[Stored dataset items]
..........
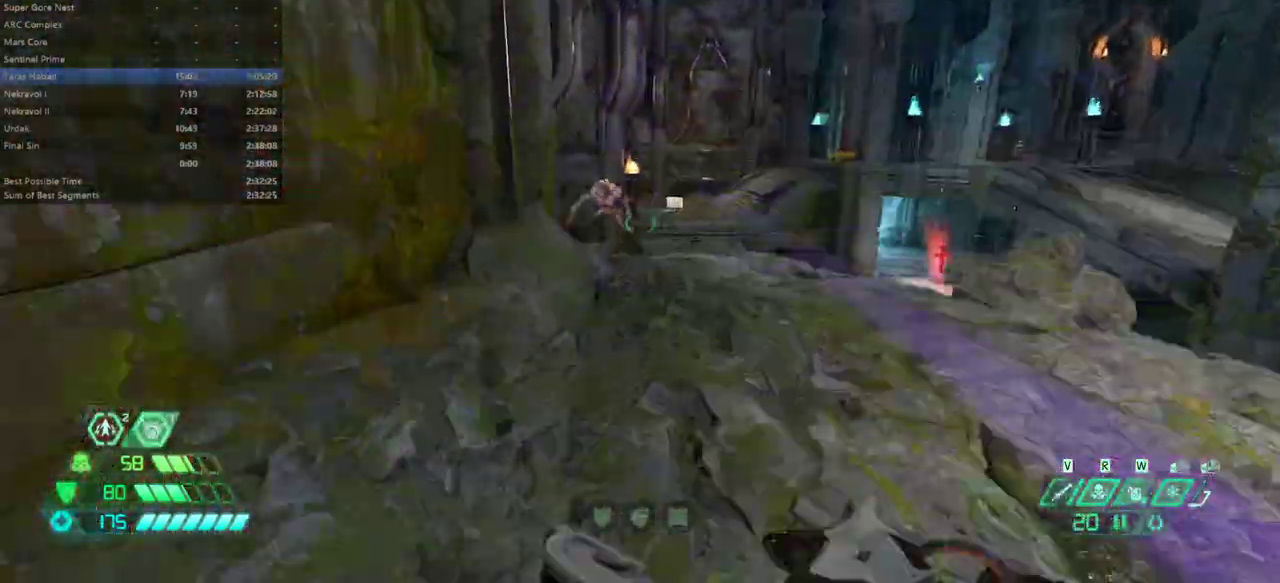
{"keys": ["fw"], "mouse": [], "events": [[267, "mouse_right", "down"], [400, "mouse_right", "up"]]}
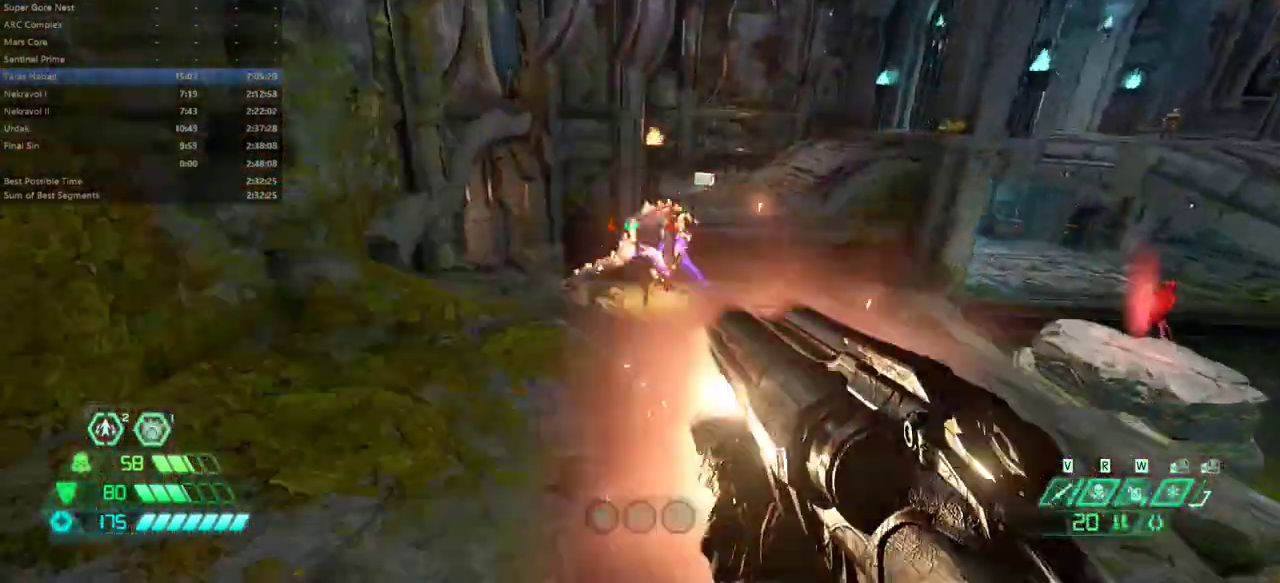
{"keys": ["bl", "fw", "l"], "mouse": [], "events": [[67, "l", "down"], [167, "mouse_left", "down"], [300, "mouse_left", "up"], [467, "bl", "down"]]}
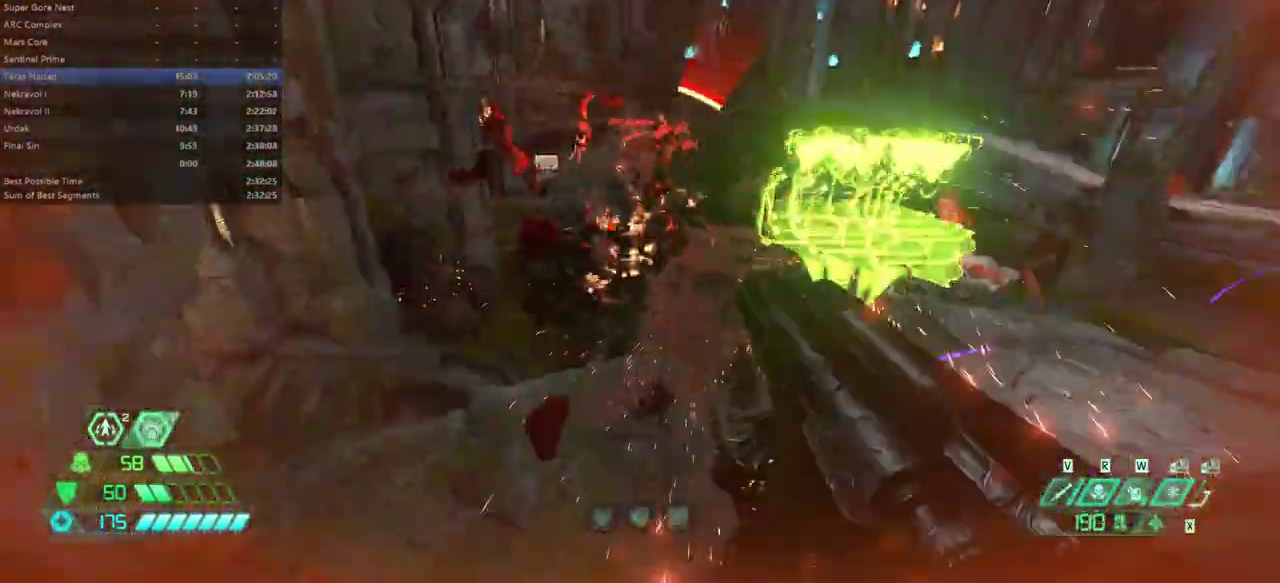
{"keys": ["fw"], "mouse": [], "events": [[67, "bl", "up"], [367, "space", "down"], [433, "space", "up"], [467, "l", "up"]]}
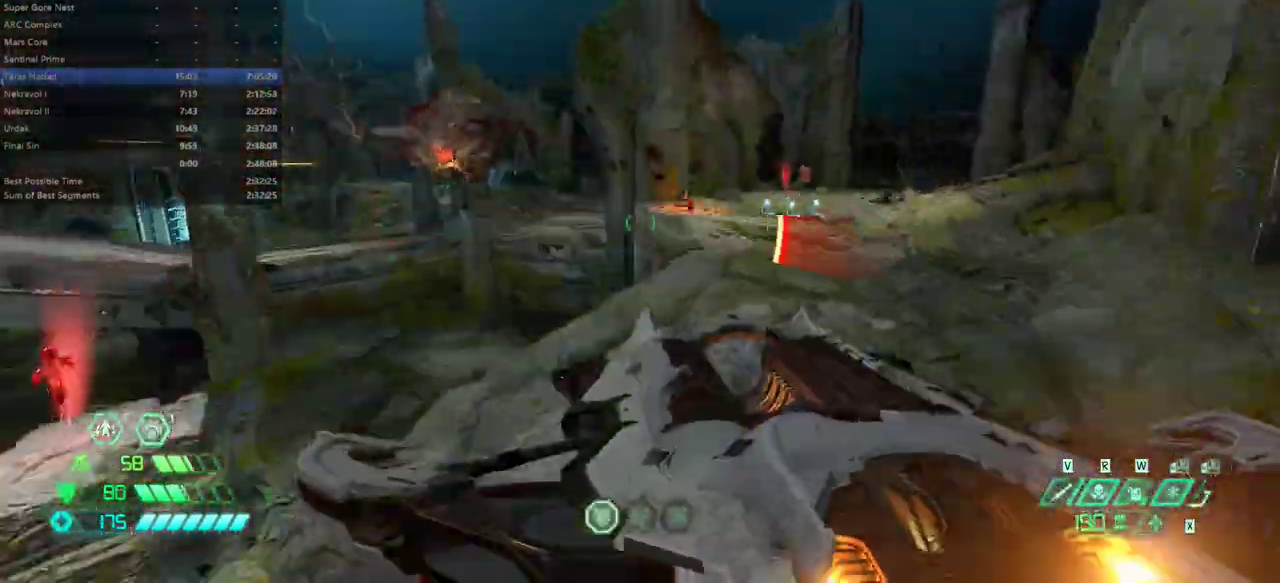
{"keys": ["r"], "mouse": [], "events": [[33, "r", "down"], [67, "space", "down"], [100, "space", "up"], [200, "dash", "down"], [400, "dash", "up"], [433, "fw", "up"]]}
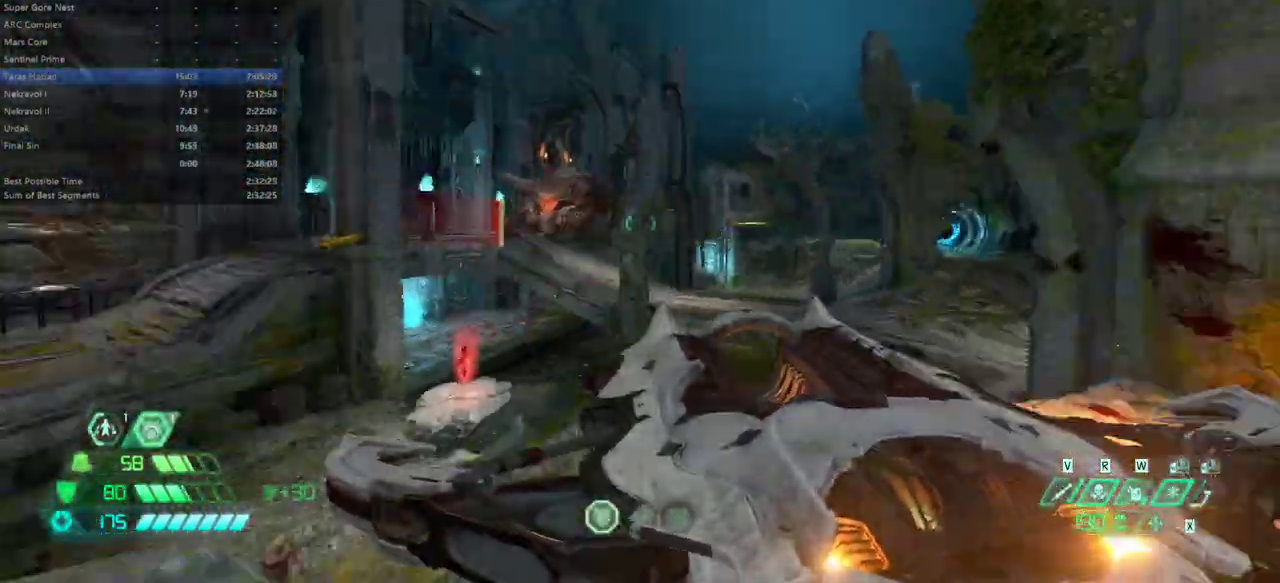
{"keys": ["bw", "l"], "mouse": [], "events": [[133, "r", "up"], [167, "bw", "down"], [367, "mouse_left", "down"], [467, "mouse_left", "up"], [500, "l", "down"]]}
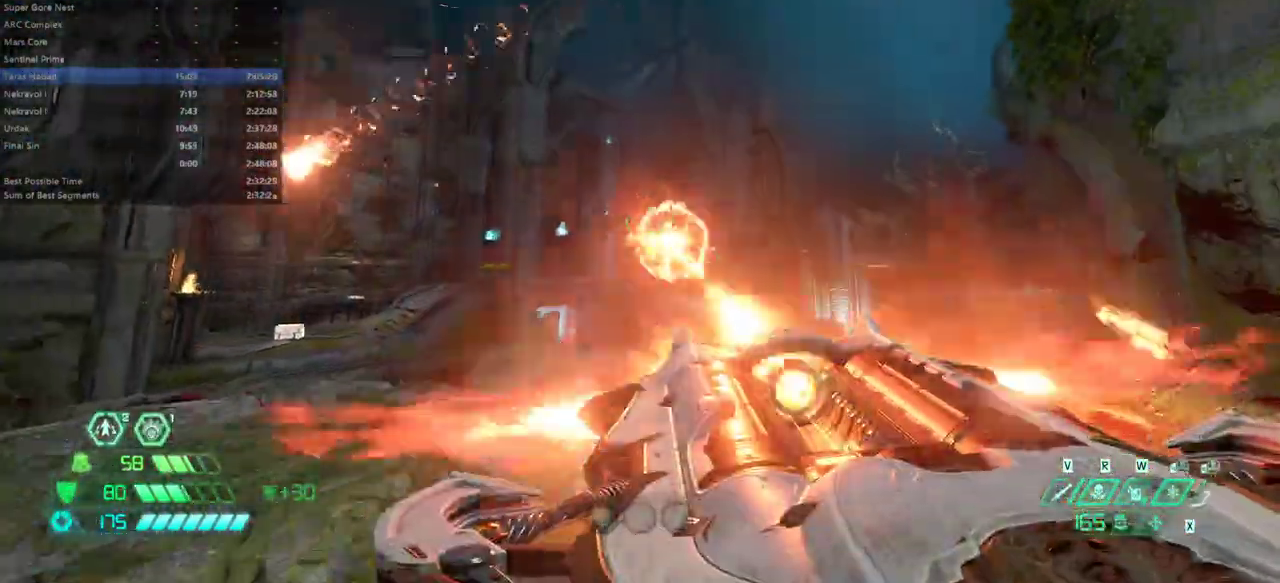
{"keys": ["fw", "l"], "mouse": [], "events": [[100, "bw", "up"], [233, "hc", "down"], [333, "hc", "up"], [467, "fw", "down"]]}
..........
WHAT YOU WILL DO -
A single figure must be given: how many lines of the records above include the string "space".

ANSWER FOR THIS EXERCISE -
2